[[ INFORMATION PROVIDED open ]]
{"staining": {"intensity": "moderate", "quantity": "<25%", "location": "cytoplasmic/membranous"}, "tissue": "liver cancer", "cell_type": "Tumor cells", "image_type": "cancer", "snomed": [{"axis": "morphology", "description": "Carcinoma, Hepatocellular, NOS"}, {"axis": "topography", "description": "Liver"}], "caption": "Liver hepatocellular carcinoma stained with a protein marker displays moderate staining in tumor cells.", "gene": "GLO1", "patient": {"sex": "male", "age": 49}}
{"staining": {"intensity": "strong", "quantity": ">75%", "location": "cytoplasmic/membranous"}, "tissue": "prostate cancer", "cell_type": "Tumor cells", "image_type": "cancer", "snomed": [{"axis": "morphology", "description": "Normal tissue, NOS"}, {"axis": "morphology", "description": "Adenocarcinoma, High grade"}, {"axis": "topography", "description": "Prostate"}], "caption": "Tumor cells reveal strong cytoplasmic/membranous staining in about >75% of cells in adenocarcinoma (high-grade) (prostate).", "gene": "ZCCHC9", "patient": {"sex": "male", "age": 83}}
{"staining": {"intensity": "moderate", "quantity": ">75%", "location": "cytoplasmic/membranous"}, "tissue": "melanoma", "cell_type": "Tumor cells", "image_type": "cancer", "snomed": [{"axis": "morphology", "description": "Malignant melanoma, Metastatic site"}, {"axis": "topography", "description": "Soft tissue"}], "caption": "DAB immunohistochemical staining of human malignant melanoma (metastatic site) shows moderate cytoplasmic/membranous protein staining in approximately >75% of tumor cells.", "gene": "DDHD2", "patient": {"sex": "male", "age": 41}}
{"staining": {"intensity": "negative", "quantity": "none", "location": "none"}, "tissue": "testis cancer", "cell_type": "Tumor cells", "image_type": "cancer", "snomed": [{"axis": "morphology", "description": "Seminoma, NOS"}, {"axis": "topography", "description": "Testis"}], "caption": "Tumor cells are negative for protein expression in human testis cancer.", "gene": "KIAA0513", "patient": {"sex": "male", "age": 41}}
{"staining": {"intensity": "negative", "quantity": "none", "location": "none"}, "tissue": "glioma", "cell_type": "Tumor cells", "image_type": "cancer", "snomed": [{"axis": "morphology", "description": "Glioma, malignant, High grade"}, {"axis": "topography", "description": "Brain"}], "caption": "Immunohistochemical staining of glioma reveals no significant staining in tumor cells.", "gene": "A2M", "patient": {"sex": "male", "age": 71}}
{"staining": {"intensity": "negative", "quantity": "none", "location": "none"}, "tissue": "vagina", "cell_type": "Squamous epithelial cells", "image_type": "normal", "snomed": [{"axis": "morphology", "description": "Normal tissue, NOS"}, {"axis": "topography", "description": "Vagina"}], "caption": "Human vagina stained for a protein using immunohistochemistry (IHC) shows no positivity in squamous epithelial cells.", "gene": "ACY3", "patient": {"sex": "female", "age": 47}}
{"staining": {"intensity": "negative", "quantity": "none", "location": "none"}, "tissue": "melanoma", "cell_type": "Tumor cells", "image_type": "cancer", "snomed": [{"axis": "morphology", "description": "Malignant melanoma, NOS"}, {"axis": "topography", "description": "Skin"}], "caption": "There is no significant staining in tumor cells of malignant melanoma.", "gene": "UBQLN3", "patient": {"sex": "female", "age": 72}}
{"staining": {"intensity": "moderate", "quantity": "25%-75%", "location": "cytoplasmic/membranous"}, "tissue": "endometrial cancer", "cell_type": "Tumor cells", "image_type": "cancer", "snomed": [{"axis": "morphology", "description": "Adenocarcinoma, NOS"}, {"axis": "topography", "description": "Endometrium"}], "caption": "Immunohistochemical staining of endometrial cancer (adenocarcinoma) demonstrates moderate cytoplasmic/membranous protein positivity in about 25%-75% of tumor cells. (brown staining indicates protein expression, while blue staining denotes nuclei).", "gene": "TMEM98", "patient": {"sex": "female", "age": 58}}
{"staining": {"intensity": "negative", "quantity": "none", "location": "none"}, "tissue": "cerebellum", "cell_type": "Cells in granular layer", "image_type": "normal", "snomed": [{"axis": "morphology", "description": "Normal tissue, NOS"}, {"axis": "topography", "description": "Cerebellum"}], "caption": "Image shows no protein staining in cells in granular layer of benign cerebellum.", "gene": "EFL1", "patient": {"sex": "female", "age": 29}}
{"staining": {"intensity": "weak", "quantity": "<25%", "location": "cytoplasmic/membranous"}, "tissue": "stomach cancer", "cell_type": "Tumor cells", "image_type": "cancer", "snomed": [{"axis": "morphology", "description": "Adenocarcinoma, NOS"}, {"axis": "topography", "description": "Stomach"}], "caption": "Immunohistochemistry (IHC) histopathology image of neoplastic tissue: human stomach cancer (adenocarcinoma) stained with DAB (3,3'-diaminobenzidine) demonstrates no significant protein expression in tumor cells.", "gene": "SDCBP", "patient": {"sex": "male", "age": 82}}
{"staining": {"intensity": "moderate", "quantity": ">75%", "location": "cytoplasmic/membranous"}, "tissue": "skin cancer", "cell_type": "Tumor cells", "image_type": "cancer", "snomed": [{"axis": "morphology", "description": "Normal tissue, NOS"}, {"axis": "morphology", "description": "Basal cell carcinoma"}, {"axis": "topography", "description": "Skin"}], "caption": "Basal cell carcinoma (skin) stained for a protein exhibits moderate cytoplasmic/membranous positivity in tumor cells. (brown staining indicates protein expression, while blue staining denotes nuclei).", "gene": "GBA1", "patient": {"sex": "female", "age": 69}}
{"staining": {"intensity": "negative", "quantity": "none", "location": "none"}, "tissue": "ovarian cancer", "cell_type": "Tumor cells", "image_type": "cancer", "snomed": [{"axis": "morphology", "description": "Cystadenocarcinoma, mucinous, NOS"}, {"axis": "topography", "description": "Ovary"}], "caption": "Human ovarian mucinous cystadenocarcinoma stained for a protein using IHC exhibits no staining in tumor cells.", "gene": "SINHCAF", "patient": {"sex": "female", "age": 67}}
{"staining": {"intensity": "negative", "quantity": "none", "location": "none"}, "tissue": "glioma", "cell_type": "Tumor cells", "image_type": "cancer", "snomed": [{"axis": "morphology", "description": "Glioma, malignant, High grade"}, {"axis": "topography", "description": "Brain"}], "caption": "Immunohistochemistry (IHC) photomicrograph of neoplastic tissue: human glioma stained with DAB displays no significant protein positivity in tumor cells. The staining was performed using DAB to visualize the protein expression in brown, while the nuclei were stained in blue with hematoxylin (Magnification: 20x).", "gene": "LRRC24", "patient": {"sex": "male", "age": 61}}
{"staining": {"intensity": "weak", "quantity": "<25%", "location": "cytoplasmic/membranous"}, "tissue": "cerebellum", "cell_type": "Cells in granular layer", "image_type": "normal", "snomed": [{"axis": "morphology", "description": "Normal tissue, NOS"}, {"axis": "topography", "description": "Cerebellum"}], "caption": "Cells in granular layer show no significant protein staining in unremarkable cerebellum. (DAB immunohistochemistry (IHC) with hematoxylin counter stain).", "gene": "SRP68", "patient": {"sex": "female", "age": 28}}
[[ INFORMATION PROVIDED closed ]]
Go through the data above and transcribe every entry exactly.

● OUTPUT OF THE TASK
{"staining": {"intensity": "moderate", "quantity": "<25%", "location": "cytoplasmic/membranous"}, "tissue": "liver cancer", "cell_type": "Tumor cells", "image_type": "cancer", "snomed": [{"axis": "morphology", "description": "Carcinoma, Hepatocellular, NOS"}, {"axis": "topography", "description": "Liver"}], "caption": "Liver hepatocellular carcinoma stained with a protein marker displays moderate staining in tumor cells.", "gene": "GLO1", "patient": {"sex": "male", "age": 49}}
{"staining": {"intensity": "strong", "quantity": ">75%", "location": "cytoplasmic/membranous"}, "tissue": "prostate cancer", "cell_type": "Tumor cells", "image_type": "cancer", "snomed": [{"axis": "morphology", "description": "Normal tissue, NOS"}, {"axis": "morphology", "description": "Adenocarcinoma, High grade"}, {"axis": "topography", "description": "Prostate"}], "caption": "Tumor cells reveal strong cytoplasmic/membranous staining in about >75% of cells in adenocarcinoma (high-grade) (prostate).", "gene": "ZCCHC9", "patient": {"sex": "male", "age": 83}}
{"staining": {"intensity": "moderate", "quantity": ">75%", "location": "cytoplasmic/membranous"}, "tissue": "melanoma", "cell_type": "Tumor cells", "image_type": "cancer", "snomed": [{"axis": "morphology", "description": "Malignant melanoma, Metastatic site"}, {"axis": "topography", "description": "Soft tissue"}], "caption": "DAB immunohistochemical staining of human malignant melanoma (metastatic site) shows moderate cytoplasmic/membranous protein staining in approximately >75% of tumor cells.", "gene": "DDHD2", "patient": {"sex": "male", "age": 41}}
{"staining": {"intensity": "negative", "quantity": "none", "location": "none"}, "tissue": "testis cancer", "cell_type": "Tumor cells", "image_type": "cancer", "snomed": [{"axis": "morphology", "description": "Seminoma, NOS"}, {"axis": "topography", "description": "Testis"}], "caption": "Tumor cells are negative for protein expression in human testis cancer.", "gene": "KIAA0513", "patient": {"sex": "male", "age": 41}}
{"staining": {"intensity": "negative", "quantity": "none", "location": "none"}, "tissue": "glioma", "cell_type": "Tumor cells", "image_type": "cancer", "snomed": [{"axis": "morphology", "description": "Glioma, malignant, High grade"}, {"axis": "topography", "description": "Brain"}], "caption": "Immunohistochemical staining of glioma reveals no significant staining in tumor cells.", "gene": "A2M", "patient": {"sex": "male", "age": 71}}
{"staining": {"intensity": "negative", "quantity": "none", "location": "none"}, "tissue": "vagina", "cell_type": "Squamous epithelial cells", "image_type": "normal", "snomed": [{"axis": "morphology", "description": "Normal tissue, NOS"}, {"axis": "topography", "description": "Vagina"}], "caption": "Human vagina stained for a protein using immunohistochemistry (IHC) shows no positivity in squamous epithelial cells.", "gene": "ACY3", "patient": {"sex": "female", "age": 47}}
{"staining": {"intensity": "negative", "quantity": "none", "location": "none"}, "tissue": "melanoma", "cell_type": "Tumor cells", "image_type": "cancer", "snomed": [{"axis": "morphology", "description": "Malignant melanoma, NOS"}, {"axis": "topography", "description": "Skin"}], "caption": "There is no significant staining in tumor cells of malignant melanoma.", "gene": "UBQLN3", "patient": {"sex": "female", "age": 72}}
{"staining": {"intensity": "moderate", "quantity": "25%-75%", "location": "cytoplasmic/membranous"}, "tissue": "endometrial cancer", "cell_type": "Tumor cells", "image_type": "cancer", "snomed": [{"axis": "morphology", "description": "Adenocarcinoma, NOS"}, {"axis": "topography", "description": "Endometrium"}], "caption": "Immunohistochemical staining of endometrial cancer (adenocarcinoma) demonstrates moderate cytoplasmic/membranous protein positivity in about 25%-75% of tumor cells. (brown staining indicates protein expression, while blue staining denotes nuclei).", "gene": "TMEM98", "patient": {"sex": "female", "age": 58}}
{"staining": {"intensity": "negative", "quantity": "none", "location": "none"}, "tissue": "cerebellum", "cell_type": "Cells in granular layer", "image_type": "normal", "snomed": [{"axis": "morphology", "description": "Normal tissue, NOS"}, {"axis": "topography", "description": "Cerebellum"}], "caption": "Image shows no protein staining in cells in granular layer of benign cerebellum.", "gene": "EFL1", "patient": {"sex": "female", "age": 29}}
{"staining": {"intensity": "weak", "quantity": "<25%", "location": "cytoplasmic/membranous"}, "tissue": "stomach cancer", "cell_type": "Tumor cells", "image_type": "cancer", "snomed": [{"axis": "morphology", "description": "Adenocarcinoma, NOS"}, {"axis": "topography", "description": "Stomach"}], "caption": "Immunohistochemistry (IHC) histopathology image of neoplastic tissue: human stomach cancer (adenocarcinoma) stained with DAB (3,3'-diaminobenzidine) demonstrates no significant protein expression in tumor cells.", "gene": "SDCBP", "patient": {"sex": "male", "age": 82}}
{"staining": {"intensity": "moderate", "quantity": ">75%", "location": "cytoplasmic/membranous"}, "tissue": "skin cancer", "cell_type": "Tumor cells", "image_type": "cancer", "snomed": [{"axis": "morphology", "description": "Normal tissue, NOS"}, {"axis": "morphology", "description": "Basal cell carcinoma"}, {"axis": "topography", "description": "Skin"}], "caption": "Basal cell carcinoma (skin) stained for a protein exhibits moderate cytoplasmic/membranous positivity in tumor cells. (brown staining indicates protein expression, while blue staining denotes nuclei).", "gene": "GBA1", "patient": {"sex": "female", "age": 69}}
{"staining": {"intensity": "negative", "quantity": "none", "location": "none"}, "tissue": "ovarian cancer", "cell_type": "Tumor cells", "image_type": "cancer", "snomed": [{"axis": "morphology", "description": "Cystadenocarcinoma, mucinous, NOS"}, {"axis": "topography", "description": "Ovary"}], "caption": "Human ovarian mucinous cystadenocarcinoma stained for a protein using IHC exhibits no staining in tumor cells.", "gene": "SINHCAF", "patient": {"sex": "female", "age": 67}}
{"staining": {"intensity": "negative", "quantity": "none", "location": "none"}, "tissue": "glioma", "cell_type": "Tumor cells", "image_type": "cancer", "snomed": [{"axis": "morphology", "description": "Glioma, malignant, High grade"}, {"axis": "topography", "description": "Brain"}], "caption": "Immunohistochemistry (IHC) photomicrograph of neoplastic tissue: human glioma stained with DAB displays no significant protein positivity in tumor cells. The staining was performed using DAB to visualize the protein expression in brown, while the nuclei were stained in blue with hematoxylin (Magnification: 20x).", "gene": "LRRC24", "patient": {"sex": "male", "age": 61}}
{"staining": {"intensity": "weak", "quantity": "<25%", "location": "cytoplasmic/membranous"}, "tissue": "cerebellum", "cell_type": "Cells in granular layer", "image_type": "normal", "snomed": [{"axis": "morphology", "description": "Normal tissue, NOS"}, {"axis": "topography", "description": "Cerebellum"}], "caption": "Cells in granular layer show no significant protein staining in unremarkable cerebellum. (DAB immunohistochemistry (IHC) with hematoxylin counter stain).", "gene": "SRP68", "patient": {"sex": "female", "age": 28}}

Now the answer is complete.